FIG. 1 is a cross-sectional view for explaining a production method of the present invention at a stage where a reinforcing fiber is laminated on a cylindrical mold and a resin diffusion medium is disposed thereon.

FIG. 2 is a cross-sectional view for explaining a manufacturing method of the present invention at a stage where a resin injection port, a vacuum suction port, and a film are arranged in FIG.

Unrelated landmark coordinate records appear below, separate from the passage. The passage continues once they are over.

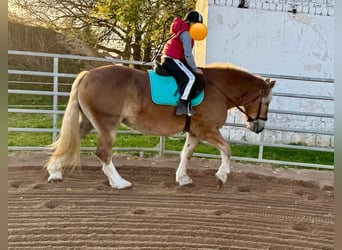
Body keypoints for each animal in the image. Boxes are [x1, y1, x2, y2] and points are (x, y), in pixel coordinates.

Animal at [46, 63, 276, 189]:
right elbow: (227, 149)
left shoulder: (195, 132)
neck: (217, 89)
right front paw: (222, 175)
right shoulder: (208, 130)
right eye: (266, 101)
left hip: (88, 123)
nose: (259, 127)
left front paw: (183, 178)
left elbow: (186, 154)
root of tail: (88, 75)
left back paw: (55, 172)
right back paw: (119, 182)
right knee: (103, 152)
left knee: (71, 142)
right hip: (107, 124)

FIG. 3 is a perspective view of the molding method of FIG. 2;

[Explanation of symbols]

 DESCRIPTION OF SYMBOLS 1 ... Mold 2 ... Reinforcing fiber layer 3 ... Metal net (resin diffusion medium) 4 ... Resin injection port 5 ... Vacuum suction port 6 ... Film

──────────────────────────────────────────────────続 き Continued on the front page (51) Int.Cl. ⁷ Identification symbol FI theme coat ゛ (Reference) B32B 27/04 B29K 105: 08 // B29K 101: 10 105: 22 105: 08 B29L 23:00 105: 22 B29C 67/14 BB29L 23:00 LF term (reference) 4F100 AB01B AD11A AK01A AK01B AK01C AK21 AK41C AK48C BA02 BA03 BA07 BA10A BA10B DA11 DG01B DG07B DG11A DG11C EJ13 EJ02E DH12B DH02A DH12B AA24 AA29 AA36 AC02 AC03 AD03 AD12 AD15 AD16 AD20 AD35 AG03 AG08 AH59 AM28 AM32 HA02 HA06 HA14 HA23 HA33 HA37 HA38 HA44 HA47 HB02 HB12 HC13 HC14 HC17 HF01 HF24 HF30 HK23 HL02 HM06 HT08 HT14 HT22

Claims (8)

[Claims] Claims: 1. A reinforcing fiber is laminated on the surface of a cylindrical mold, a resin diffusion medium made of a metal net is disposed on the reinforcing fiber, and then the whole is covered with a film.
A method for producing an FRP cylinder in which a resin is injected into and impregnated into the reinforcing fiber by making the inside of the film a pressure lower than the atmospheric pressure and utilizing the pressure difference. 2. The metal net has a wire diameter of 0.5.
2. The FRP according to claim 1, wherein the mesh is not less than 2 mm and not more than 2 mm, and the mesh (mesh size) of the net is not more than 10 mm.
A method of manufacturing a cylinder. 3. The method for producing an FRP cylinder according to claim 1, wherein a transparent film is used. 4. The method for producing a FRP cylinder according to claim 1, wherein a thermosetting resin is used as the matrix resin. 5. The method for producing an FRP cylinder according to claim 1, wherein the diameter of the FRP cylinder is 500 mm or more. 6. A carbon fiber as the reinforcing fiber.
6. The method for producing an FRP cylinder according to any one of items 1 to 5. 7. The method for producing an FRP cylinder according to claim 1, wherein a polyester or nylon textile is laid between the reinforcing fiber and the metal net. 8. The pressure lower than the atmospheric pressure is 0.6 to
The method for producing an FRP cylinder according to any one of claims 1 to 7, wherein a pressure of rr or less is used.